- [Passage]
- Born: September 11, 1998 (age 27) Saskatoon, Saskatchewan

Team
- Curling club: Sutherland CC, Saskatoon, SK

Curling career
- Member Association: Saskatchewan
- Top CTRS ranking: 18th (2022–23)

= Matthieu Taillon =

Canadian curler

Matthieu Taillon (born September 11, 1998) is a Canadian curler from Saskatoon, Saskatchewan. He was the longtime lead on Team Rylan Kleiter. Team Kleiter was known for their brightly coloured paint splash pants.

==Career==
Taillon and his rink of Rylan Kleiter, Trevor Johnson and Joshua Mattern represented Saskatchewan internationally for the first time at the 2015 U18 International Curling Championships where they finished with a 2–3 round robin record, unfortunately missing the playoffs. The team was able to win their two consolation games however, winning the C Event. Team Kleiter won the U18 provincial championship once again in 2017. They represented Saskatchewan at the 2017 Canadian U18 Curling Championships in Moncton, New Brunswick and topped their pool with a 4–1 record. Two more wins in the championship pool qualified them for the playoffs as the second seed. They lost the semifinal against Nova Scotia and the bronze medal game against British Columbia, unfortunately not winning a medal. They also won the U21 provincial in 2017, sending them to the 2017 Canadian Junior Curling Championships. Like their first trip to the U18's in 2015, they didn't qualify for the playoffs, finishing 2–3.

- [Given data]
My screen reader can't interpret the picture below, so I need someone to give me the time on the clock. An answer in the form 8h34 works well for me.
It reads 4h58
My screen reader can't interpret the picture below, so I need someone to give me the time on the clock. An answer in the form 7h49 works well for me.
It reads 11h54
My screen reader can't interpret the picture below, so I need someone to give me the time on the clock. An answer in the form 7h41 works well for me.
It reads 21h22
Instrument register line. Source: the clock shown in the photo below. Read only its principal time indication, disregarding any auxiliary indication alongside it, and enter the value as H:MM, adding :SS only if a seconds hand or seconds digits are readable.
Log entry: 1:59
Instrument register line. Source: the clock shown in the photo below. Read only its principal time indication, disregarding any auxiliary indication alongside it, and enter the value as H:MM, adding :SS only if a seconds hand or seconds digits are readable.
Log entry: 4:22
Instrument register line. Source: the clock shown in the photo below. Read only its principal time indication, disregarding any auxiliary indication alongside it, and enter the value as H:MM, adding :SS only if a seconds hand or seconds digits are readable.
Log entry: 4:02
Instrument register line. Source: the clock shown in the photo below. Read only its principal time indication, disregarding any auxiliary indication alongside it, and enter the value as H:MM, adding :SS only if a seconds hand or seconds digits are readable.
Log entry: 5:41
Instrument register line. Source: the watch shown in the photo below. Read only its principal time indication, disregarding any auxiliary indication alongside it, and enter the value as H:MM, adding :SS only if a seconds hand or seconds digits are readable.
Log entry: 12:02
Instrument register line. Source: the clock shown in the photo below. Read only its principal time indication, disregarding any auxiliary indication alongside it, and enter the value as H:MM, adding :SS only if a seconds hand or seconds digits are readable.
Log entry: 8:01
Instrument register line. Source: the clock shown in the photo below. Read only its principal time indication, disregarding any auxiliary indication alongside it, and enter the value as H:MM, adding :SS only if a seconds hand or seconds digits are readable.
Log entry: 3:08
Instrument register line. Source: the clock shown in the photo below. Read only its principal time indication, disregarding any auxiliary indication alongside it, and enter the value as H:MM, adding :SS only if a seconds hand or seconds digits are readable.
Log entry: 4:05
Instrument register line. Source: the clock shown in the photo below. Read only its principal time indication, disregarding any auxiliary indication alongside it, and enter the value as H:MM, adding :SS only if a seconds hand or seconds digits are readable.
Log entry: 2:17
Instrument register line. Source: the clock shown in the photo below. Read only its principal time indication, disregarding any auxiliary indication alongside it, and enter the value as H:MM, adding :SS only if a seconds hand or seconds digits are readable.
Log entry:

- [Exercise] Translate this sentence from the Matthieu Taillon article into Spanish: "Team Kleiter won the U18 provincial championship once again in 2017."

- [Task output] El equipo Kleiter volvió a ganar el campeonato provincial sub-18 en 2017.